Summit Gardens Honey Farms

About Comb Honey

Want to give comb honey a try?  This pure honey comes to you exactly as the bees made it – still wrapped in the soft white wax the bees make to store their honey.   To eat comb honey, just dig in with a spoon and devour sweetly.  Most people eat the wax in the honey comb (it is good for you!) or you may simply spit it onto the kitchen floor – or save enough to make a candle!

Honey comb is made entirely by honey bees. As bees gather honey, they also make beeswax. Both products come from the nectars of flowers which ooze out of blossoms. If honey bees did not gather this nectar, it would all be lost forever. So, the bees pollinate their flower friends and in return, the bees are given the nectar. Bees carry the nectar back to their hives in special honey-tummy tanks. In the hive, nectar becomes honey and beeswax. The wax is shaped into the beautiful hexagonal comb to hold the excess honey.
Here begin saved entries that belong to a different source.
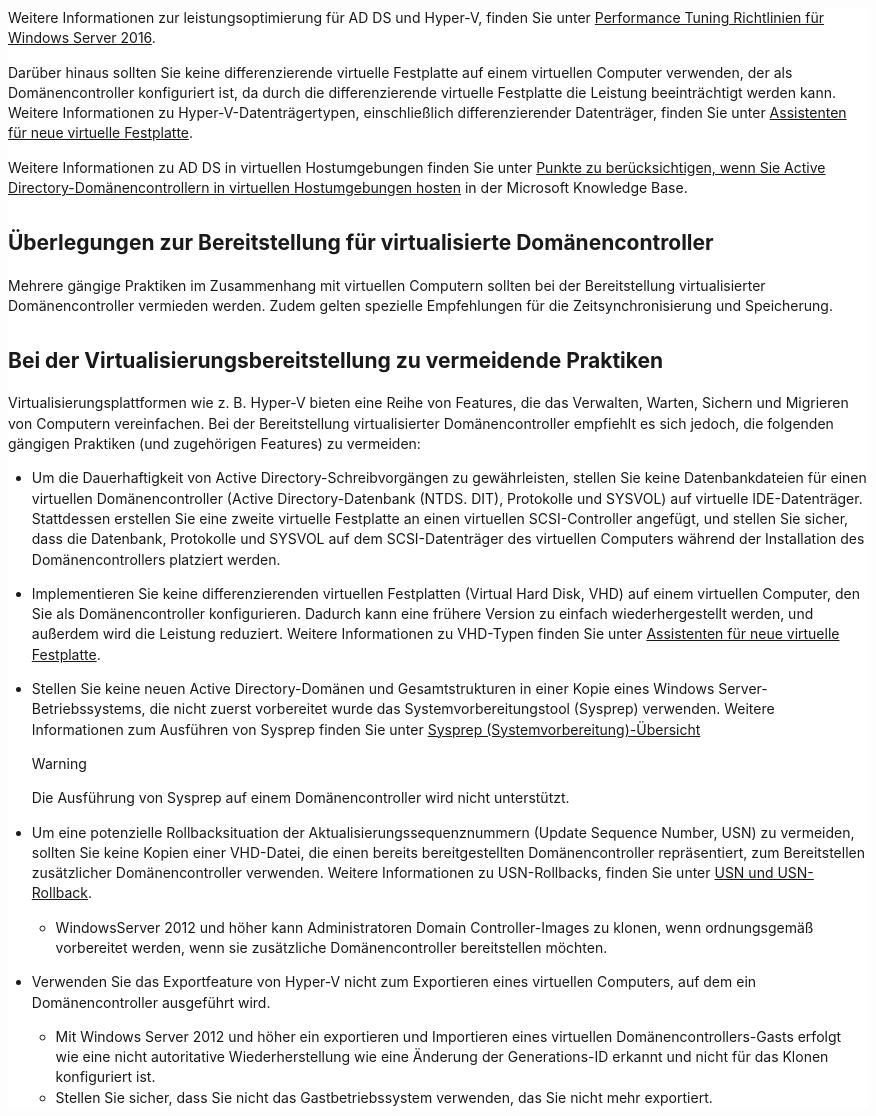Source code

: Weitere Informationen zur leistungsoptimierung für AD DS und Hyper-V, finden Sie unter [Performance Tuning Richtlinien für Windows Server 2016](../../../../administration/performance-tuning/index.md).


Darüber hinaus sollten Sie keine differenzierende virtuelle Festplatte auf einem virtuellen Computer verwenden, der als Domänencontroller konfiguriert ist, da durch die differenzierende virtuelle Festplatte die Leistung beeinträchtigt werden kann. Weitere Informationen zu Hyper-V-Datenträgertypen, einschließlich differenzierender Datenträger, finden Sie unter [Assistenten für neue virtuelle Festplatte](http://go.microsoft.com/fwlink/?linkid=137279).


Weitere Informationen zu AD DS in virtuellen Hostumgebungen finden Sie unter [Punkte zu berücksichtigen, wenn Sie Active Directory-Domänencontrollern in virtuellen Hostumgebungen hosten](https://go.microsoft.com/fwlink/?linkid=141292) in der Microsoft Knowledge Base.

## <a name="deployment-considerations-for-virtualized-domain-controllers"></a>Überlegungen zur Bereitstellung für virtualisierte Domänencontroller

Mehrere gängige Praktiken im Zusammenhang mit virtuellen Computern sollten bei der Bereitstellung virtualisierter Domänencontroller vermieden werden. Zudem gelten spezielle Empfehlungen für die Zeitsynchronisierung und Speicherung.

## <a name="virtualization-deployment-practices-to-avoid"></a>Bei der Virtualisierungsbereitstellung zu vermeidende Praktiken

Virtualisierungsplattformen wie z. B. Hyper-V bieten eine Reihe von Features, die das Verwalten, Warten, Sichern und Migrieren von Computern vereinfachen. Bei der Bereitstellung virtualisierter Domänencontroller empfiehlt es sich jedoch, die folgenden gängigen Praktiken (und zugehörigen Features) zu vermeiden:

- Um die Dauerhaftigkeit von Active Directory-Schreibvorgängen zu gewährleisten, stellen Sie keine Datenbankdateien für einen virtuellen Domänencontroller (Active Directory-Datenbank (NTDS. DIT), Protokolle und SYSVOL) auf virtuelle IDE-Datenträger. Stattdessen erstellen Sie eine zweite virtuelle Festplatte an einen virtuellen SCSI-Controller angefügt, und stellen Sie sicher, dass die Datenbank, Protokolle und SYSVOL auf dem SCSI-Datenträger des virtuellen Computers während der Installation des Domänencontrollers platziert werden.  
- Implementieren Sie keine differenzierenden virtuellen Festplatten (Virtual Hard Disk, VHD) auf einem virtuellen Computer, den Sie als Domänencontroller konfigurieren. Dadurch kann eine frühere Version zu einfach wiederhergestellt werden, und außerdem wird die Leistung reduziert. Weitere Informationen zu VHD-Typen finden Sie unter [Assistenten für neue virtuelle Festplatte](https://go.microsoft.com/fwlink/?linkid=137279).  
- Stellen Sie keine neuen Active Directory-Domänen und Gesamtstrukturen in einer Kopie eines Windows Server-Betriebssystems, die nicht zuerst vorbereitet wurde das Systemvorbereitungstool (Sysprep) verwenden. Weitere Informationen zum Ausführen von Sysprep finden Sie unter [Sysprep (Systemvorbereitung)-Übersicht](https://docs.microsoft.com/windows-hardware/manufacture/desktop/sysprep--system-preparation--overview)

   > [!WARNING]
   > Die Ausführung von Sysprep auf einem Domänencontroller wird nicht unterstützt.

- Um eine potenzielle Rollbacksituation der Aktualisierungssequenznummern (Update Sequence Number, USN) zu vermeiden, sollten Sie keine Kopien einer VHD-Datei, die einen bereits bereitgestellten Domänencontroller repräsentiert, zum Bereitstellen zusätzlicher Domänencontroller verwenden. Weitere Informationen zu USN-Rollbacks, finden Sie unter [USN und USN-Rollback](#usn-and-usn-rollback).
   - WindowsServer 2012 und höher kann Administratoren Domain Controller-Images zu klonen, wenn ordnungsgemäß vorbereitet werden, wenn sie zusätzliche Domänencontroller bereitstellen möchten.
- Verwenden Sie das Exportfeature von Hyper-V nicht zum Exportieren eines virtuellen Computers, auf dem ein Domänencontroller ausgeführt wird.
  - Mit Windows Server 2012 und höher ein exportieren und Importieren eines virtuellen Domänencontrollers-Gasts erfolgt wie eine nicht autoritative Wiederherstellung wie eine Änderung der Generations-ID erkannt und nicht für das Klonen konfiguriert ist.
  - Stellen Sie sicher, dass Sie nicht das Gastbetriebssystem verwenden, das Sie nicht mehr exportiert.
Beekeepers only take the extra comb honey - bees in Canada make about 300 pounds of honey every year but they only eat 100 pounds - so the beekeeper gets to harvest the surplus. Beekeepers give their bees a warm, dry home from which bees fly freely. No one makes the bees stay - they can leave any time and find a better or different home if they wish. Beekeepers protect their honey bees and do not kill them. A hive of bees can live for many, many years!